*Exercise requirements*: Reproduce the text of all the items below, putting "Year" wherever "Baujahr" appears and leaving everything else unchanged.
(Given data begins)
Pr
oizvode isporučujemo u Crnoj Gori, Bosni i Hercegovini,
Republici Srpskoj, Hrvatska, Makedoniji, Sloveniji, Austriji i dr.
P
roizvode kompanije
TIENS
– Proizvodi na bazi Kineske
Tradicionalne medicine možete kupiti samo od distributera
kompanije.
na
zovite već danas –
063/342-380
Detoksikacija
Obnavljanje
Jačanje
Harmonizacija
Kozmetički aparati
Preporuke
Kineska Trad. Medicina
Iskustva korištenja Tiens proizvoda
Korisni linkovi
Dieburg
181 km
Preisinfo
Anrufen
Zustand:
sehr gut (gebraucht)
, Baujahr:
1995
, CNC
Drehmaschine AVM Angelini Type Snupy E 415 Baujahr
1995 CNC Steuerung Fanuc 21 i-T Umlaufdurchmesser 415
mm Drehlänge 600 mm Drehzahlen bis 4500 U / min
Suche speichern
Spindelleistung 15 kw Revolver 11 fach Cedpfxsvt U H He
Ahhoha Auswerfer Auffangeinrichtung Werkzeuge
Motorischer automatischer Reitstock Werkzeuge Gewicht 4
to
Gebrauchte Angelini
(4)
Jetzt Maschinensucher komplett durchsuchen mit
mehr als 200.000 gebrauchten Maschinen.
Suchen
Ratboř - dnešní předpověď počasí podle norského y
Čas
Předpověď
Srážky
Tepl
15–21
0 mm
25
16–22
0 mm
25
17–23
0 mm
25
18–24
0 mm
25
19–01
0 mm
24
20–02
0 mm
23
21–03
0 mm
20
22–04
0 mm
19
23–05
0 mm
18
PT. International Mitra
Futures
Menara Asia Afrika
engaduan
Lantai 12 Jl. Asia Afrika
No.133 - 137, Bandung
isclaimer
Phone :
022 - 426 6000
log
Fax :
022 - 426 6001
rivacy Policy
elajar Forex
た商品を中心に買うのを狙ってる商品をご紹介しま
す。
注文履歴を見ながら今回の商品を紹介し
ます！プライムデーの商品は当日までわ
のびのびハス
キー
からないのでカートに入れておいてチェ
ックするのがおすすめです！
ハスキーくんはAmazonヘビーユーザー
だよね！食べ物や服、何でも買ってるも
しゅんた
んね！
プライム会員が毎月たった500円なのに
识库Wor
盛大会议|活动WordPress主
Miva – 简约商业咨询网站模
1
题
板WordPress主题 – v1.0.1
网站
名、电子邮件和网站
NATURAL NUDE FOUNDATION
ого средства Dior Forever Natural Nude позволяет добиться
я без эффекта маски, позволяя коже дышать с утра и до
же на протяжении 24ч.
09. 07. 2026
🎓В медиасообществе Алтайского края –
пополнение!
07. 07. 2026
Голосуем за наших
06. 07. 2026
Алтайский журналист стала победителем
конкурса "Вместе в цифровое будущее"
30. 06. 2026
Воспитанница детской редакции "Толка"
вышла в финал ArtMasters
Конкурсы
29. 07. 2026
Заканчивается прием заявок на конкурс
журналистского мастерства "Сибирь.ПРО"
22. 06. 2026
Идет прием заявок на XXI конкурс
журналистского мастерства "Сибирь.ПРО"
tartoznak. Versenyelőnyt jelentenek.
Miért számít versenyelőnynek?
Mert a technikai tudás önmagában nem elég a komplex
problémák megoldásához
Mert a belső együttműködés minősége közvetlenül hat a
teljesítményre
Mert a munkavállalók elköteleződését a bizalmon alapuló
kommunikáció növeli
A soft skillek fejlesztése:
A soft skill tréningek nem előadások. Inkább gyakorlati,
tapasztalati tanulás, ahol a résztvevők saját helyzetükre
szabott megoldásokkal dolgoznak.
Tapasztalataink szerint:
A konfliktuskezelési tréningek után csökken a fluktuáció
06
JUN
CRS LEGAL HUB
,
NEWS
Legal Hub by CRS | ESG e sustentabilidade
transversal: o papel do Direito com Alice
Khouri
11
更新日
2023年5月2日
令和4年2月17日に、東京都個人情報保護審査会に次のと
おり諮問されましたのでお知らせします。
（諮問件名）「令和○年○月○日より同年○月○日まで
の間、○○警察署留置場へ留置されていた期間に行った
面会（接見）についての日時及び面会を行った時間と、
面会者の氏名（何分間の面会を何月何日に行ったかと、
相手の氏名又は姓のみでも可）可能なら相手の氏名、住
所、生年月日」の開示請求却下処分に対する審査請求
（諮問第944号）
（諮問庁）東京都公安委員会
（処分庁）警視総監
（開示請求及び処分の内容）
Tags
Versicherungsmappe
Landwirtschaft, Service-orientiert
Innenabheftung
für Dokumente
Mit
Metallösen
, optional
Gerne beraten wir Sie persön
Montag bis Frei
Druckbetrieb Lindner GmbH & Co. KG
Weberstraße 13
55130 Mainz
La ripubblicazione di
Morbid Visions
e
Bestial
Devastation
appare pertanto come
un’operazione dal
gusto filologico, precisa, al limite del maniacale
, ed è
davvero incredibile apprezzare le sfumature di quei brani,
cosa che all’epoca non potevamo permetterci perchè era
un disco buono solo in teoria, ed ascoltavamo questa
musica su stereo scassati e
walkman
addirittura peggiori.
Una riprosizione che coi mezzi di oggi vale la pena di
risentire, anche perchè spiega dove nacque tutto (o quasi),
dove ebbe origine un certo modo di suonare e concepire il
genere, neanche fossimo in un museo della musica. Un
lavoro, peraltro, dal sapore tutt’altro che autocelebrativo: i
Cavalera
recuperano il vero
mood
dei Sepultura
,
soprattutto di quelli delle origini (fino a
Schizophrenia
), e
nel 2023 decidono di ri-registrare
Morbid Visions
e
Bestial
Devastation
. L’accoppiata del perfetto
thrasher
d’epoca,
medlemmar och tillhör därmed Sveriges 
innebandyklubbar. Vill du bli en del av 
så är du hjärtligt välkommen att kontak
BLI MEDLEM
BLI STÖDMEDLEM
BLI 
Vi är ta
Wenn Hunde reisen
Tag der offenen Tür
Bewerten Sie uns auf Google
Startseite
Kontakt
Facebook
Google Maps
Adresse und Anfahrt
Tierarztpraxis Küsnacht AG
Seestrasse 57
(Given data ends)
*Answer space*:
Pr
oizvode isporučujemo u Crnoj Gori, Bosni i Hercegovini,
Republici Srpskoj, Hrvatska, Makedoniji, Sloveniji, Austriji i dr.
P
roizvode kompanije
TIENS
– Proizvodi na bazi Kineske
Tradicionalne medicine možete kupiti samo od distributera
kompanije.
na
zovite već danas –
063/342-380
Detoksikacija
Obnavljanje
Jačanje
Harmonizacija
Kozmetički aparati
Preporuke
Kineska Trad. Medicina
Iskustva korištenja Tiens proizvoda
Korisni linkovi
Dieburg
181 km
Preisinfo
Anrufen
Zustand:
sehr gut (gebraucht)
, Year:
1995
, CNC
Drehmaschine AVM Angelini Type Snupy E 415 Year
1995 CNC Steuerung Fanuc 21 i-T Umlaufdurchmesser 415
mm Drehlänge 600 mm Drehzahlen bis 4500 U / min
Suche speichern
Spindelleistung 15 kw Revolver 11 fach Cedpfxsvt U H He
Ahhoha Auswerfer Auffangeinrichtung Werkzeuge
Motorischer automatischer Reitstock Werkzeuge Gewicht 4
to
Gebrauchte Angelini
(4)
Jetzt Maschinensucher komplett durchsuchen mit
mehr als 200.000 gebrauchten Maschinen.
Suchen
Ratboř - dnešní předpověď počasí podle norského y
Čas
Předpověď
Srážky
Tepl
15–21
0 mm
25
16–22
0 mm
25
17–23
0 mm
25
18–24
0 mm
25
19–01
0 mm
24
20–02
0 mm
23
21–03
0 mm
20
22–04
0 mm
19
23–05
0 mm
18
PT. International Mitra
Futures
Menara Asia Afrika
engaduan
Lantai 12 Jl. Asia Afrika
No.133 - 137, Bandung
isclaimer
Phone :
022 - 426 6000
log
Fax :
022 - 426 6001
rivacy Policy
elajar Forex
た商品を中心に買うのを狙ってる商品をご紹介しま
す。
注文履歴を見ながら今回の商品を紹介し
ます！プライムデーの商品は当日までわ
のびのびハス
キー
からないのでカートに入れておいてチェ
ックするのがおすすめです！
ハスキーくんはAmazonヘビーユーザー
だよね！食べ物や服、何でも買ってるも
しゅんた
んね！
プライム会員が毎月たった500円なのに
识库Wor
盛大会议|活动WordPress主
Miva – 简约商业咨询网站模
1
题
板WordPress主题 – v1.0.1
网站
名、电子邮件和网站
NATURAL NUDE FOUNDATION
ого средства Dior Forever Natural Nude позволяет добиться
я без эффекта маски, позволяя коже дышать с утра и до
же на протяжении 24ч.
09. 07. 2026
🎓В медиасообществе Алтайского края –
пополнение!
07. 07. 2026
Голосуем за наших
06. 07. 2026
Алтайский журналист стала победителем
конкурса "Вместе в цифровое будущее"
30. 06. 2026
Воспитанница детской редакции "Толка"
вышла в финал ArtMasters
Конкурсы
29. 07. 2026
Заканчивается прием заявок на конкурс
журналистского мастерства "Сибирь.ПРО"
22. 06. 2026
Идет прием заявок на XXI конкурс
журналистского мастерства "Сибирь.ПРО"
tartoznak. Versenyelőnyt jelentenek.
Miért számít versenyelőnynek?
Mert a technikai tudás önmagában nem elég a komplex
problémák megoldásához
Mert a belső együttműködés minősége közvetlenül hat a
teljesítményre
Mert a munkavállalók elköteleződését a bizalmon alapuló
kommunikáció növeli
A soft skillek fejlesztése:
A soft skill tréningek nem előadások. Inkább gyakorlati,
tapasztalati tanulás, ahol a résztvevők saját helyzetükre
szabott megoldásokkal dolgoznak.
Tapasztalataink szerint:
A konfliktuskezelési tréningek után csökken a fluktuáció
06
JUN
CRS LEGAL HUB
,
NEWS
Legal Hub by CRS | ESG e sustentabilidade
transversal: o papel do Direito com Alice
Khouri
11
更新日
2023年5月2日
令和4年2月17日に、東京都個人情報保護審査会に次のと
おり諮問されましたのでお知らせします。
（諮問件名）「令和○年○月○日より同年○月○日まで
の間、○○警察署留置場へ留置されていた期間に行った
面会（接見）についての日時及び面会を行った時間と、
面会者の氏名（何分間の面会を何月何日に行ったかと、
相手の氏名又は姓のみでも可）可能なら相手の氏名、住
所、生年月日」の開示請求却下処分に対する審査請求
（諮問第944号）
（諮問庁）東京都公安委員会
（処分庁）警視総監
（開示請求及び処分の内容）
Tags
Versicherungsmappe
Landwirtschaft, Service-orientiert
Innenabheftung
für Dokumente
Mit
Metallösen
, optional
Gerne beraten wir Sie persön
Montag bis Frei
Druckbetrieb Lindner GmbH & Co. KG
Weberstraße 13
55130 Mainz
La ripubblicazione di
Morbid Visions
e
Bestial
Devastation
appare pertanto come
un’operazione dal
gusto filologico, precisa, al limite del maniacale
, ed è
davvero incredibile apprezzare le sfumature di quei brani,
cosa che all’epoca non potevamo permetterci perchè era
un disco buono solo in teoria, ed ascoltavamo questa
musica su stereo scassati e
walkman
addirittura peggiori.
Una riprosizione che coi mezzi di oggi vale la pena di
risentire, anche perchè spiega dove nacque tutto (o quasi),
dove ebbe origine un certo modo di suonare e concepire il
genere, neanche fossimo in un museo della musica. Un
lavoro, peraltro, dal sapore tutt’altro che autocelebrativo: i
Cavalera
recuperano il vero
mood
dei Sepultura
,
soprattutto di quelli delle origini (fino a
Schizophrenia
), e
nel 2023 decidono di ri-registrare
Morbid Visions
e
Bestial
Devastation
. L’accoppiata del perfetto
thrasher
d’epoca,
medlemmar och tillhör därmed Sveriges 
innebandyklubbar. Vill du bli en del av 
så är du hjärtligt välkommen att kontak
BLI MEDLEM
BLI STÖDMEDLEM
BLI 
Vi är ta
Wenn Hunde reisen
Tag der offenen Tür
Bewerten Sie uns auf Google
Startseite
Kontakt
Facebook
Google Maps
Adresse und Anfahrt
Tierarztpraxis Küsnacht AG
Seestrasse 57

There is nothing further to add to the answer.